◆ **PROBLEM TO WORK ON**: Repeat the lines below exactly as they appear, but leave out the images.

◆ **DATA FOR THIS TASK**:
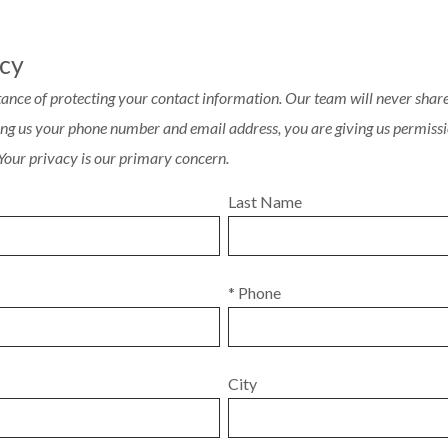
acy
ance of protecting your contact information. Our team will never share 
ving us your phone number and email address, you are giving us permissi
 Your privacy is our primary concern.
Last Name
* Phone
City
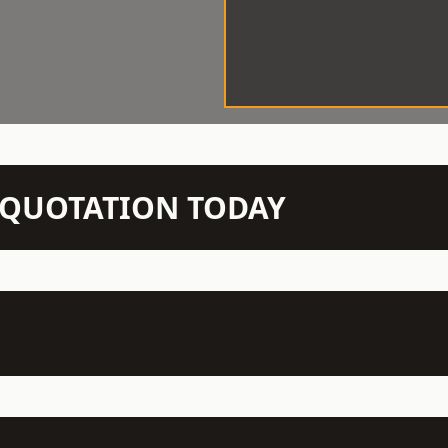
N QUOTATION TODAY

◆ **ANSWER BOX**:
acy
ance of protecting your contact information. Our team will never share 
ving us your phone number and email address, you are giving us permissi
 Your privacy is our primary concern.
Last Name
* Phone
City
N QUOTATION TODAY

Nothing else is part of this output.